Regreso prácticamente enmudecido a la casa, sin respetar los semáforos con la mente atropellada, desesperado, rogando a todos los dioses, incluyendo a los de la red, que me ayuden, prometiéndome no ser nunca más despistado ni todos los adjetivos que se aplican a quienes no son cuidadosos.
Voy revisando cada bache, cada esquina donde pudo haber caído, pero han pasado un par de horas y es poco probable que todavía esté tirado en el piso.
Recorro nuevamente el camino que recorrí desde la salida de la casa, toco en la puerta de los vecinos, interrogo a los peatones, de nuevo veo las miradas condescendientes de todos y no me importa, vuelvo a preguntar por un portafolio negro de piel con una computadora portátil dentro, pero nada.
En la calle, una señora me dice que ella me vio y que recuerda el portafolio atrás, que me hizo señas con las manos, pero yo no la vi.
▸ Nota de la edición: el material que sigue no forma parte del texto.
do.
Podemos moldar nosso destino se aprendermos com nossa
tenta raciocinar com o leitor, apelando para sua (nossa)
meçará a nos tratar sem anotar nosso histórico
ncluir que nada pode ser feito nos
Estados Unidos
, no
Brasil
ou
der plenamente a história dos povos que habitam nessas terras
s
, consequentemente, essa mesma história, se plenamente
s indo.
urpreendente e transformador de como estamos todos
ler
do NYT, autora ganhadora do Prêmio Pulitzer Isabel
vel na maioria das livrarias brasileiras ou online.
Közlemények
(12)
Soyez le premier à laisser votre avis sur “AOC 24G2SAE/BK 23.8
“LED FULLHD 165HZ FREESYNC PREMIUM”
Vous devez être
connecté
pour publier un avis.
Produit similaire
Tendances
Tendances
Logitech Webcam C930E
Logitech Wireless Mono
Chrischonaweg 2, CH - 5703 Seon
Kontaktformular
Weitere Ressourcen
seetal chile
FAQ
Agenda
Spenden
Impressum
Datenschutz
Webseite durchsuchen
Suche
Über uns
Finalmente me doy por vencido en mi búsqueda y decido pegar cartulinas donde ofrezco una gratificación a quien entregue el portafolio, llamo a la radio y llego a la reunión sólo con mi cara de imbécil.
Nadie da un voto por que yo recupere lo irrecuperable, y “menos en estos días”, dicen todos.
De pronto suena mi celular y se corta la llamada y luego vuelve a sonar y yo de mala gana respondo y entonces escucho las palabras más dulces:
-Perdón, usted acaba de perder algo- me dicen en el otro lado de la línea.
La voz se me escurre para decir que sí, que yo soy, que yo fui el idiota que dejó un portafolio encima de su carro.
Luego esta voz de niña-mujer se materializa de nuevo para decirme que ella lo tiene, que lo recogió en la calle, que vive en un rancho lejos de la ciudad, que se llama Monse, que puedo pasar por a recogerlo cuando quiera, que se tardó en hablar porque en su casa nadie se atrevía a abrir el portafolio.
Yo sigo casi sin poder hablar, apunto sus datos y le doy repetidamente las gracias.
En este momento sigo haciéndolo Monse, de verdad que sí.